Task prompt >>
Please revise the interview transcript from "Chad Sanderson: 00:35:54" up to and including "sell to customers.", swapping "wheat" for "barley" each time it appears.

(Quoted passage)

Chad Sanderson: 00:35:54
I think it is similar. So the interesting thing is that a lot of the patterns we’re talking about, whether it’s data debt and tech debt or data contracts and service contracts or even data quality and code quality, all have a relationship to each other, but not because I think that data is inherently very similar to software engineering. It certainly does have a lot of similarities, but there’s actually a larger category of change-management regardless of what the system is. We could be talking about applications, we could be talking about data, we could be talking about real world systems, supply chains for example where you’ve got a farmer that’s harvesting wheat, they are handing that wheat off to a manufacturer that is turning it into something interesting and useful like cereal, and then that itself is being handed off to a retailer to sell to customers.
00:36:58
The supply chains actually have the same exact problems as data pipelines do, which is why I’ve been calling them data supply chains instead of pipelines for the last couple of years or so, there’s still many people who may not potentially speak to each other. There’s quality issues that could be introduced, which could be really bad, and there’s also contracts. So this is very common in the manufacturing space where a farmer needs to have a contract with the distributor because the distributor needs to specify, “Hey, if you give me a certain quality of grain, I am not going to be able to sell that to my customers who can turn it into something consumable for a human being.” So there’s a certain quality threshold that has to be set. So all of this around change, around handing off materials and data and code between people I think it’s part of this larger category.
00:37:51
That’s just what I wanted to preface that answer with, but I do think software is more sophisticated than data when it comes to solving or they have better language when it comes to solving certain types of problems, and tech debt is definitely one of them. So in software land, tech debt is all about we have made certain software choices at particular points in time. We knew when we made those choices that they weren’t going to account for the long-term scale of the company or the long-term needs of the company, but we just needed to go fast, and at some point in the future that debt has to be made. You do reach that scale, you do reach those long-term needs, and now you have to address it. So the real potential problem with tech debt is that it slows your business down to a crawl as you need to address all those early decisions that you made before you can move forward.
00:38:45
Data debt I think is a little bit different than that. Data debt is when data changes in some way and the team’s responsible for consuming that data, don’t correct the underlying systems, but add their existing expectations on top. So we say okay, I’ve got a user table and I’ve got a first name field and I’ve got a last name field and the producer decides I’m going to join that together into a single name column. Well now downstream, I as the data consumer, suddenly all my data is wrong, and instead of going through my entire pipeline and fixing everything to reflect the new world that the data producer has created, I’m just going to add a filter on top of my query that says, “Hey, look, I want you to just slap these two things together. Just do a merge and sort of stick first name and last name together and cram it into one shape.”

(End Quoted passage)
(Dataset excerpt)

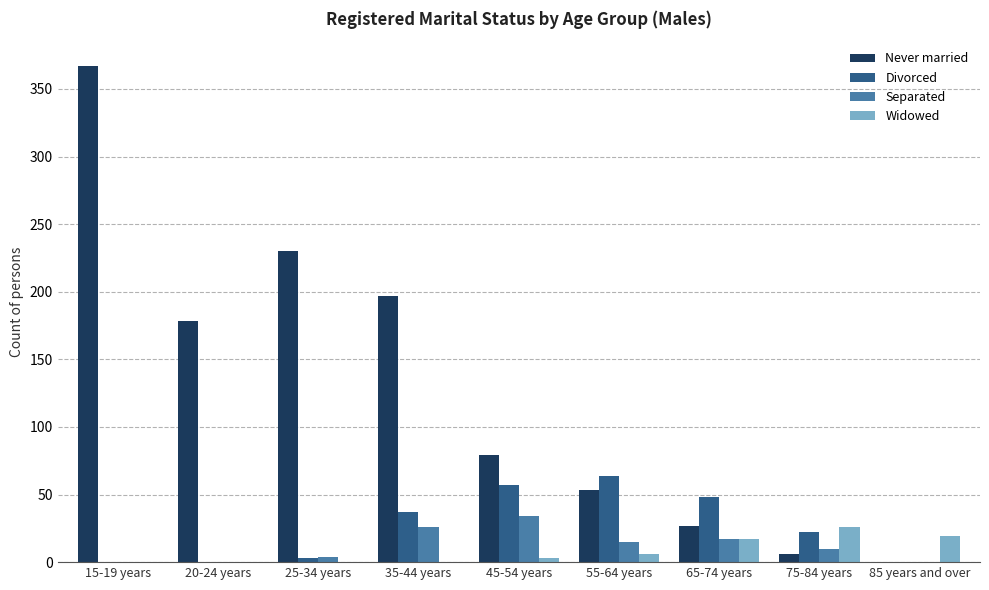

Is the value of Separated at 25-34 years greater than the value of Widowed at 65-74 years?

No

(End Dataset excerpt)

Reply to the task >>
Chad Sanderson: 00:35:54
I think it is similar. So the interesting thing is that a lot of the patterns we’re talking about, whether it’s data debt and tech debt or data contracts and service contracts or even data quality and code quality, all have a relationship to each other, but not because I think that data is inherently very similar to software engineering. It certainly does have a lot of similarities, but there’s actually a larger category of change-management regardless of what the system is. We could be talking about applications, we could be talking about data, we could be talking about real world systems, supply chains for example where you’ve got a farmer that’s harvesting barley, they are handing that barley off to a manufacturer that is turning it into something interesting and useful like cereal, and then that itself is being handed off to a retailer to sell to customers.